In describing Elizabeth Jane Anderson’s house trailer, plunked in the middle of a cornfield, in the novel In This Season of Rage and Melancholy, I replicated a house trailer “down county,” invisible from Highway 158. I wrote: 

Anyone who came looking for her had to, first, know the way. When the corn was high, the trailer couldn’t be seen at all from the secondary road. Once the corn had been picked, a hedge of overgrown bay bushes hid where she slept.

When Miss Jane returns to her mama’s kitchen in Miss Jane: The Lost Years, it is my mother’s Southern kitchen and canning habits I borrow — as well as my enduring fondness for a good (Southern) tomato sandwich:

Mom’s in the steamy kitchen canning tomatoes, stove heat amplifying day heat, the lot smelling to high vegetative heaven. Miss Jane folds herself in Mom’s folds for a sweat-sticky hug. “Want me to slice up one of these tomatoes for a sandwich?” Miss Jane surely does! Nothing beats a homegrown tomato; nothing.

And when my rebellious heroine Kitty Duncan, in The Invented Life of Kitty Duncan, flees her marriage to reside in a beach town —

As much as she loved digging her toes into sand piles and sniffing salty air along with the gulls, not even a confirmed beach gal like Kitty could work up much enthusiasm for outdoor activities when the sun looked as color muted as the Atlantic, incapable of warming the spirit or the flesh.

— it was the month of March on the Outer Banks in adjoining county Dare that I had in mind.

When I came west for a job in my late thirties, timber from my grandmother’s woods came with me. Everything I’ve written — fiction, nonfiction, the words I’m writing now — has been written on a desktop constructed by my uncle: three joined planks of pine. In my study, directly across from my desk, is a cabinet containing my other grandmother’s blue and red flowered pitcher; a photo of my dog, my dad, and myself in a boat on Indiantown Creek; and my father’s turquoise toolbox — all shipped from North Carolina to California to join me.  

My address might have been otherwise, but home was — and is — North Carolina. I returned often to my parents’ — and then my parent’s — house, staying for weeks at a time, visiting relatives, catching up on community gossip, land sales, and real estate development, the territory of my childhood over time shifting from a rural, farming community to a more thickly populated, commuter settlement. Flying west again, I always took some South with me: in my head, in my heart, in my nose (honeysuckle, gardenias), and on my tongue (fried flounder, my aunt’s cornbread). It was a gift, the longevity of that connection and reconnection, for me personally and for my writing.
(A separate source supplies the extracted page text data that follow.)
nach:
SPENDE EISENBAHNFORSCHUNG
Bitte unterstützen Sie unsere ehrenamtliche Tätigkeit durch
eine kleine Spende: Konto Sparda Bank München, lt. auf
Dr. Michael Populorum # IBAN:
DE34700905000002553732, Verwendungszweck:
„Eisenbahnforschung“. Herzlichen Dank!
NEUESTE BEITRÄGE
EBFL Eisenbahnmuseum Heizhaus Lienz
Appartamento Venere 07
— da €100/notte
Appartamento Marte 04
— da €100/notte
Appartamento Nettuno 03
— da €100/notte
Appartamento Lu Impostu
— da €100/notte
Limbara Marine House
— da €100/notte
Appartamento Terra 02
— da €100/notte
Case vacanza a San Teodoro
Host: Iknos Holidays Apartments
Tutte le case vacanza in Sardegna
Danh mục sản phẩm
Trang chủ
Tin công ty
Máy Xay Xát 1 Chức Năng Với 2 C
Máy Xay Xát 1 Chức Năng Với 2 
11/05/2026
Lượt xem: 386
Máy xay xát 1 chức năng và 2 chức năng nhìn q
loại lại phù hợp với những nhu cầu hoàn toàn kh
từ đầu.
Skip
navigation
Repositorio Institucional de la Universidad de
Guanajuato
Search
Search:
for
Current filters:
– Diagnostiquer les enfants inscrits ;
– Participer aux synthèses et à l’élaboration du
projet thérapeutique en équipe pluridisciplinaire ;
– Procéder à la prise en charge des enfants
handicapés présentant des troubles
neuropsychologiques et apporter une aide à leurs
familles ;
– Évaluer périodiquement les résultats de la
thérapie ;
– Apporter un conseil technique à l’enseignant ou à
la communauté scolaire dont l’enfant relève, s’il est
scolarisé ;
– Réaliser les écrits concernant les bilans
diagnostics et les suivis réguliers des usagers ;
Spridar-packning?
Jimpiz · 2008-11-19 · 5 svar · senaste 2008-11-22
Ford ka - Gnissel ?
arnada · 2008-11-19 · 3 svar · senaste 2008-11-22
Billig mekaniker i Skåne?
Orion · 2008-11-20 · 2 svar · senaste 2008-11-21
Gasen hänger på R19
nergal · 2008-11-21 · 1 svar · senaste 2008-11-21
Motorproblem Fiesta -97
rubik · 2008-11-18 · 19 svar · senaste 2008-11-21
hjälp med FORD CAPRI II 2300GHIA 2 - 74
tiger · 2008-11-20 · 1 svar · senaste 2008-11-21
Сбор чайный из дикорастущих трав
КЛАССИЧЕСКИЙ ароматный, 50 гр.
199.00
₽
After our mother’s death, my brother and I shared one last spring twilight together on the back porch of our childhood home, watching the magnolia tree, picnic bench, bird house, field rows, and pine woods as they darkened, listening as the swamp music commenced. When you come from a place, you never really leave it, even when you do.

We’d run that dirt so many times for fun, for games, run it just to run and now we ran in terror toward Linda’s house, streaked with black, still smoldering. The Meadses were okay; only the house had been harmed. But we hadn’t known that, trapped in Mrs. Simpson’s car. We weren’t afforded that comfort, separated from our own.        

                                                                        — from Dear DeeDee

Writing about the South helps keep the South close.